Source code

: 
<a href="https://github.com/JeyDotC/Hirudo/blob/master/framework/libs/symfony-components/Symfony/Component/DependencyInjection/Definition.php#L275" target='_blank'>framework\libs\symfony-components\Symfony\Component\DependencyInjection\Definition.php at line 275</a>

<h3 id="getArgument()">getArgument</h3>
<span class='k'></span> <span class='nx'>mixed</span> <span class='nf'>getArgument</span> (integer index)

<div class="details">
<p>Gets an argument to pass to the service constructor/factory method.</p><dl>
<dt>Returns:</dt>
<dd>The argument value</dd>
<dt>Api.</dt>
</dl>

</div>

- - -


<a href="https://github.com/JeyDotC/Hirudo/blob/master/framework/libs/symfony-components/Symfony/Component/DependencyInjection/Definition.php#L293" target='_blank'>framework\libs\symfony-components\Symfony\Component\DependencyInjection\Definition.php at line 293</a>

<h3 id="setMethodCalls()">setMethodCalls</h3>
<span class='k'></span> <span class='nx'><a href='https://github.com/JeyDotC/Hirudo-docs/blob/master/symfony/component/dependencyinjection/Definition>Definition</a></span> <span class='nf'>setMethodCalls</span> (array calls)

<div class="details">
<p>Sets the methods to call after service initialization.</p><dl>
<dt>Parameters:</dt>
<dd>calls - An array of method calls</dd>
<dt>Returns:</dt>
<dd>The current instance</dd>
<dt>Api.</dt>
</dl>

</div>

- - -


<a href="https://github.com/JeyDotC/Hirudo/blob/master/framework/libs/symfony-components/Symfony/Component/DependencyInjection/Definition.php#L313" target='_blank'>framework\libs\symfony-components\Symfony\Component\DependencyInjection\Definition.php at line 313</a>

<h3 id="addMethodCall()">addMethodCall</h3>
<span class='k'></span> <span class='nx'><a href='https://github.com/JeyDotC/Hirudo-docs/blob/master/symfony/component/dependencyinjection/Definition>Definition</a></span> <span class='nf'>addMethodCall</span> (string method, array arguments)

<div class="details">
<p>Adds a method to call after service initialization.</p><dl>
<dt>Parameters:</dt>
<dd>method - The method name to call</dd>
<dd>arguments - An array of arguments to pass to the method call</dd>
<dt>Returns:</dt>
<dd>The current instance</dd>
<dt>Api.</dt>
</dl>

Work instruction
Write out every line of the entries above as a JSON list of strings, one string per line, leaving out the blank lines.

Solution for this task
[
  "Source code",
  ": ",
  "<a href=\"https://github.com/JeyDotC/Hirudo/blob/master/framework/libs/symfony-components/Symfony/Component/DependencyInjection/Definition.php#L275\" target='_blank'>framework\\libs\\symfony-components\\Symfony\\Component\\DependencyInjection\\Definition.php at line 275</a>",
  "<h3 id=\"getArgument()\">getArgument</h3>",
  "<span class='k'></span> <span class='nx'>mixed</span> <span class='nf'>getArgument</span> (integer index)",
  "<div class=\"details\">",
  "<p>Gets an argument to pass to the service constructor/factory method.</p><dl>",
  "<dt>Returns:</dt>",
  "<dd>The argument value</dd>",
  "<dt>Api.</dt>",
  "</dl>",
  "</div>",
  "- - -",
  "<a href=\"https://github.com/JeyDotC/Hirudo/blob/master/framework/libs/symfony-components/Symfony/Component/DependencyInjection/Definition.php#L293\" target='_blank'>framework\\libs\\symfony-components\\Symfony\\Component\\DependencyInjection\\Definition.php at line 293</a>",
  "<h3 id=\"setMethodCalls()\">setMethodCalls</h3>",
  "<span class='k'></span> <span class='nx'><a href='https://github.com/JeyDotC/Hirudo-docs/blob/master/symfony/component/dependencyinjection/Definition>Definition</a></span> <span class='nf'>setMethodCalls</span> (array calls)",
  "<div class=\"details\">",
  "<p>Sets the methods to call after service initialization.</p><dl>",
  "<dt>Parameters:</dt>",
  "<dd>calls - An array of method calls</dd>",
  "<dt>Returns:</dt>",
  "<dd>The current instance</dd>",
  "<dt>Api.</dt>",
  "</dl>",
  "</div>",
  "- - -",
  "<a href=\"https://github.com/JeyDotC/Hirudo/blob/master/framework/libs/symfony-components/Symfony/Component/DependencyInjection/Definition.php#L313\" target='_blank'>framework\\libs\\symfony-components\\Symfony\\Component\\DependencyInjection\\Definition.php at line 313</a>",
  "<h3 id=\"addMethodCall()\">addMethodCall</h3>",
  "<span class='k'></span> <span class='nx'><a href='https://github.com/JeyDotC/Hirudo-docs/blob/master/symfony/component/dependencyinjection/Definition>Definition</a></span> <span class='nf'>addMethodCall</span> (string method, array arguments)",
  "<div class=\"details\">",
  "<p>Adds a method to call after service initialization.</p><dl>",
  "<dt>Parameters:</dt>",
  "<dd>method - The method name to call</dd>",
  "<dd>arguments - An array of arguments to pass to the method call</dd>",
  "<dt>Returns:</dt>",
  "<dd>The current instance</dd>",
  "<dt>Api.</dt>",
  "</dl>"
]